That’s what makes Quinn’s reintroduction to the team and the lineup such a big deal.
Not only is Quinn a guy that brings lightness to the room itself with his presence, but his performance on the ice provides one more glimmer of hope. Given what he’s been through already this year, that he’s out there in the first place says a lot about him.
“It would certainly discourage anybody,” Granato said. “But when people don’t get discouraged under adversity, that’s demonstrative of their confidence. People that lose confidence and through adversity, they don’t have a vision and a picture and a determination that I will get there.”
Adversity has been somewhat of a self-made issue for the Sabres this season. Certainly, now as they sit dangerously far back of the second wild card in the Eastern Conference, all they’ve got from now until it is over is adversity. But all they can worry about now is winning their own games.
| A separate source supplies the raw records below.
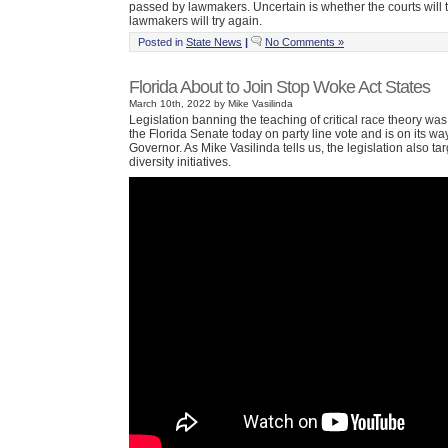
passed by lawmakers. Uncertain is whether the courts will 
lawmakers will try again.
Posted in
State News
|
No Comments »
Florida About to Join Stop Woke Act States
March 10th, 2022 by Mike Vasilinda
Legislation banning the teaching of critical race theory wa
the Florida Senate today on party line vote and is on its way
Governor. As Mike Vasilinda tells us, the legislation also t
diversity initiatives.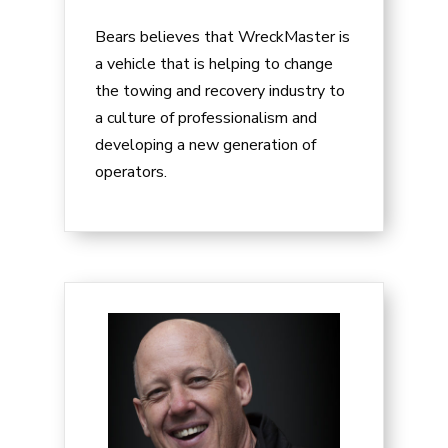
Bears believes that WreckMaster is
a vehicle that is helping to change
the towing and recovery industry to
a culture of professionalism and
developing a new generation of
operators.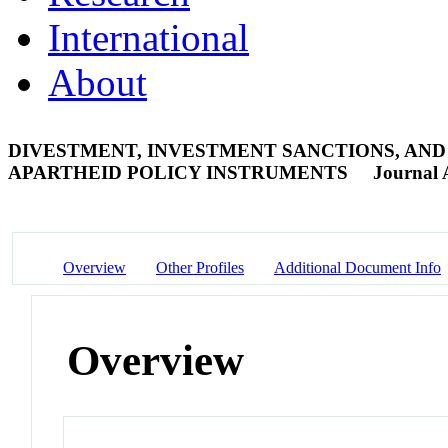
International
About
DIVESTMENT, INVESTMENT SANCTIONS, AND 
APARTHEID POLICY INSTRUMENTS
Journal A
Overview
Other Profiles
Additional Document Info
Overview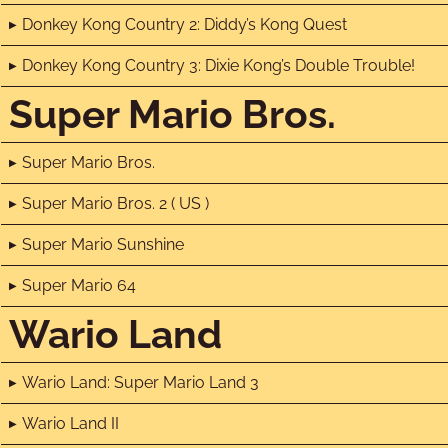
Donkey Kong Country 2: Diddy’s Kong Quest
Donkey Kong Country 3: Dixie Kong’s Double Trouble!
Super Mario Bros.
Super Mario Bros.
Super Mario Bros. 2 ( US )
Super Mario Sunshine
Super Mario 64
Wario Land
Wario Land: Super Mario Land 3
Wario Land II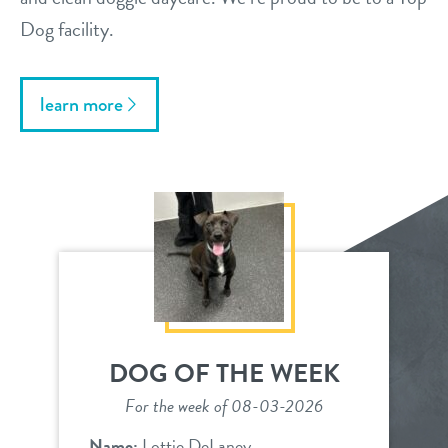
Dog facility.
learn more
DOG OF THE WEEK
For the week of 08-03-2026
Name:
Lottie DeLaney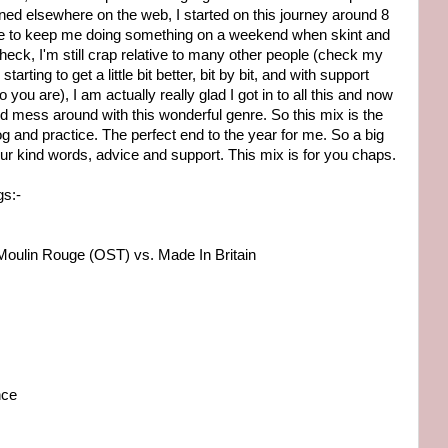
d elsewhere on the web, I started on this journey around 8
me to keep me doing something on a weekend when skint and
, heck, I'm still crap relative to many other people (check my
 starting to get a little bit better, bit by bit, and with support
you are), I am actually really glad I got in to all this and now
and mess around with this wonderful genre. So this mix is the
og and practice. The perfect end to the year for me. So a big
your kind words, advice and support. This mix is for you chaps.
gs:-
Moulin Rouge (OST) vs. Made In Britain
nce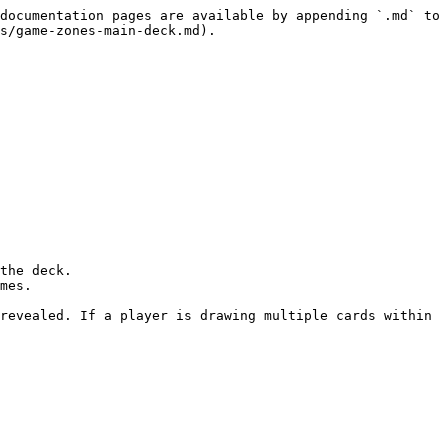
documentation pages are available by appending `.md` to 
s/game-zones-main-deck.md).

the deck.

mes.

revealed. If a player is drawing multiple cards within 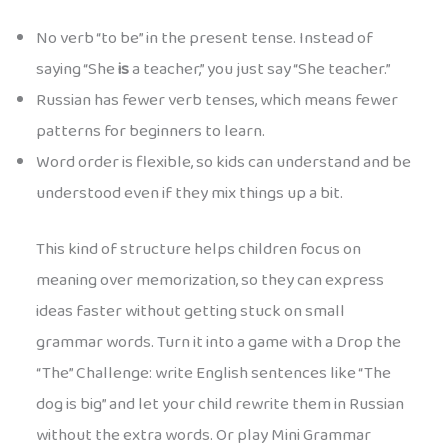
No verb “to be” in the present tense. Instead of
saying “She
is
a teacher,” you just say “She teacher.”
Russian has fewer verb tenses, which means fewer
patterns for beginners to learn.
Word order is flexible, so kids can understand and be
understood even if they mix things up a bit.
This kind of structure helps children focus on
meaning over memorization, so they can express
ideas faster without getting stuck on small
grammar words. Turn it into a game with a Drop the
“The” Challenge: write English sentences like “The
dog is big” and let your child rewrite them in Russian
without the extra words. Or play Mini Grammar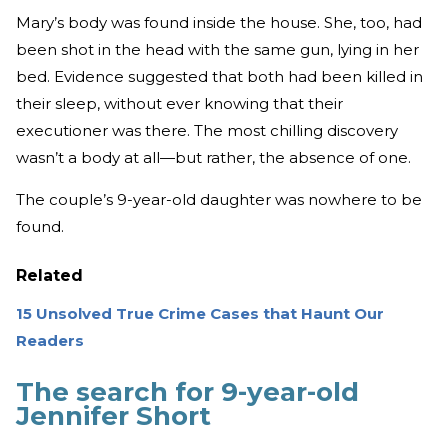
Mary’s body was found inside the house. She, too, had
been shot in the head with the same gun, lying in her
bed. Evidence suggested that both had been killed in
their sleep, without ever knowing that their
executioner was there. The most chilling discovery
wasn’t a body at all—but rather, the absence of one.
The couple’s 9-year-old daughter was nowhere to be
found.
Related
15 Unsolved True Crime Cases that Haunt Our
Readers
The search for 9-year-old
Jennifer Short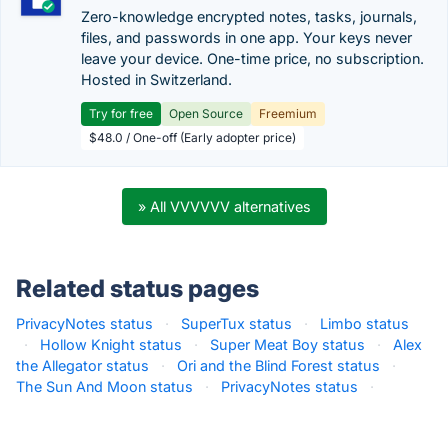
Zero-knowledge encrypted notes, tasks, journals,
files, and passwords in one app. Your keys never
leave your device. One-time price, no subscription.
Hosted in Switzerland.
Try for free
Open Source
Freemium
$48.0 / One-off (Early adopter price)
» All VVVVVV alternatives
Related status pages
PrivacyNotes status
·
SuperTux status
·
Limbo status
·
Hollow Knight status
·
Super Meat Boy status
·
Alex
the Allegator status
·
Ori and the Blind Forest status
·
The Sun And Moon status
·
PrivacyNotes status
·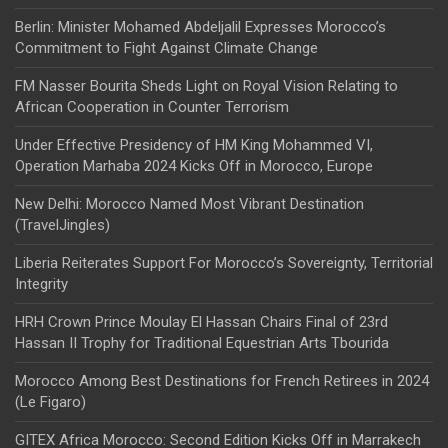
Berlin: Minister Mohamed Abdeljalil Expresses Morocco’s
Commitment to Fight Against Climate Change
FM Nasser Bourita Sheds Light on Royal Vision Relating to
African Cooperation in Counter Terrorism
Under Effective Presidency of HM King Mohammed VI,
Operation Marhaba 2024 Kicks Off in Morocco, Europe
New Delhi: Morocco Named Most Vibrant Destination
(TravelJingles)
Liberia Reiterates Support For Morocco’s Sovereignty, Territorial
Integrity
HRH Crown Prince Moulay El Hassan Chairs Final of 23rd
Hassan II Trophy for Traditional Equestrian Arts Tbourida
Morocco Among Best Destinations for French Retirees in 2024
(Le Figaro)
GITEX Africa Morocco: Second Edition Kicks Off in Marrakech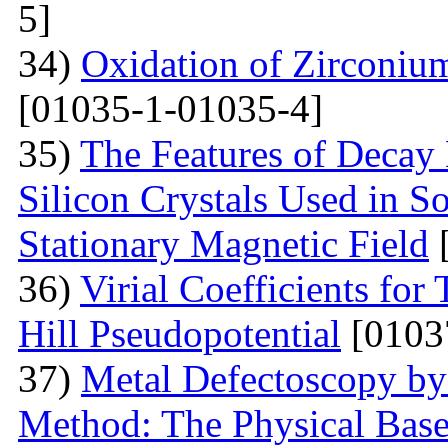
5]
34)
Oxidation of Zirconium
[01035-1-01035-4]
35)
The Features of Decay 
Silicon Crystals Used in 
Stationary Magnetic Field
[
36)
Virial Coefficients fo
Hill Pseudopotential
[0103
37)
Metal Defectoscopy by 
Method: The Physical Bas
That’s something Quinn is eager to be part of, even if it’s just for the final 10 games.
“I think it makes a big difference (returning),” Quinn said. “I mean, we got a lot of energy, and we got some belief, so definitely it was motivating for me the last few weeks to see these guys winning games and keeping us in it.”
It’s not to say that Quinn has been the missing piece all season, he’s been one of the missing pieces, and a major one at that. It’s not about putting the difficult position the Sabres are in now on his shoulders because that’s not fair, nor correct. But in seeing him work as hard as he did to come back from the torn Achilles, even returning a little earlier than expected, and now following this latest malady to return even before the calendar turns to April, it’s impressive that he’s worked himself back so hard to be cleared to play again. Having done it once already this season made this seem almost easy. Quinn also realized it’s as much about the mental side as it is the physical to overcome.
“I think just probably trying to keep getting better and staying engaged in the game and never kind of losing it from my brain and watching hockey and stuff like that,” Quinn said about the process coming back from the Achilles. “I felt like when I came back, there was a little bit of stuff with the timing, but other than that I was mentally right in it.”
This time around it was roughly eight weeks he was kept out of action after jamming his left leg, the same one he injured his Achilles, into the boards in San Jose. Quinn knew it was bad right away and even the fact that Sabres GM Kevyn Adams weeks ago wouldn’t commit to Quinn coming back this season made it seem like it would be a long shot.
And yet, here he was skating with his best friends Cozens and Peterka and the rest of the team again on March 26. Whether he returns on Wednesday night against Ottawa or Friday or Saturday night against New Jersey or Toronto, Quinn is back and that’s the best news the Sabres have had in a while.
“The history of it, the energy that they bring, those guys as a trio they’re in sync,” Granato said. “And again, it will open up more scoring opportunity. Everybody wants to say (Tage) Thompson hasn’t scored as much. When you don’t have the scoring depth, the other team can key more on you. When you have the second line and third line scoring depth, it preoccupies the attention of the other team to a greater degree, and it opens up more space for the next guy to score. Putting Quinner back there, we know the potential right away for them to have that dynamic component. The familiarity is there; you could see it today in practice. Hopefully that opens up.”
This season was meant to be a major breakout year for Quinn, but his body and misfortune had other ideas. But he’s undeterred and focused on what he can do to try, against all odds, to try and keep hope alive for the Sabres and for himself.
“Jack has such a deep passion, love for the game, but he’s got a clear vision of how good he can be, and he knows it,” Granato said.